* **INSTRUCTION**
Count the lines in the data below that include the word "Dynkin", then state the total and nothing besides.

(Saved entries)
______________________________
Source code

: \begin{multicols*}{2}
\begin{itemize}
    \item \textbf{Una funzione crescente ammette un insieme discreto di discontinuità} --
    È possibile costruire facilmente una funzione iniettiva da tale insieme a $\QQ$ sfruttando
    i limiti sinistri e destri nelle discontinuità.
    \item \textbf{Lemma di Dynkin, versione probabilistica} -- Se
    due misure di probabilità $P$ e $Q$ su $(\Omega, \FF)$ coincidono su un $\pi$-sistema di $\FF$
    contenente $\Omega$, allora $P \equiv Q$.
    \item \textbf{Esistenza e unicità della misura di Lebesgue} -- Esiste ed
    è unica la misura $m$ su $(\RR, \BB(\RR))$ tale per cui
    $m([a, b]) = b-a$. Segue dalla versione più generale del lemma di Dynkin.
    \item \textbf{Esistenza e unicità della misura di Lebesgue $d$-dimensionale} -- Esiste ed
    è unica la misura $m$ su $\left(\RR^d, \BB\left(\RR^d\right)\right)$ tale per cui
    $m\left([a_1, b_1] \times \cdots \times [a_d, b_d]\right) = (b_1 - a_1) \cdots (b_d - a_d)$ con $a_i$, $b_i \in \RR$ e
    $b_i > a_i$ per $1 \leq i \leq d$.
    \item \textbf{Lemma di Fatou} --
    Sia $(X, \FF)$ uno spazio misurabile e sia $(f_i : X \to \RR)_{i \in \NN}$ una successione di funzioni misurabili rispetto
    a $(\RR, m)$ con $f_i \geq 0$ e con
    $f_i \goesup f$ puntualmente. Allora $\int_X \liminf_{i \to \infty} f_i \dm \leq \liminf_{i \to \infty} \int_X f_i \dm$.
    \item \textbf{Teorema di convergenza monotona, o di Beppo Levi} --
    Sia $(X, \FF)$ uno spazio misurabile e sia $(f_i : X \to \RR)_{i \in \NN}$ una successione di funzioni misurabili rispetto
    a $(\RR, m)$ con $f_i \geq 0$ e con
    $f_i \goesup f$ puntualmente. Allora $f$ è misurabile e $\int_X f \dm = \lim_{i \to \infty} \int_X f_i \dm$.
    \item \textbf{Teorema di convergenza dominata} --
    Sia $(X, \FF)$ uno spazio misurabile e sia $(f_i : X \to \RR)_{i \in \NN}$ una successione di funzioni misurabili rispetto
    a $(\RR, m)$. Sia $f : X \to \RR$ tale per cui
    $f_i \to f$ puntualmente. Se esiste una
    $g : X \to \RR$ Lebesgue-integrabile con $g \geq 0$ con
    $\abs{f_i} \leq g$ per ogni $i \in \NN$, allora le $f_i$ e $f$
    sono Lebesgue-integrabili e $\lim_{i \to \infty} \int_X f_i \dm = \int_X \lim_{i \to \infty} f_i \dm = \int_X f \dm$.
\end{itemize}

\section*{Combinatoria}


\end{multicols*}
______________________________
* **EXERCISE OUTPUT**
2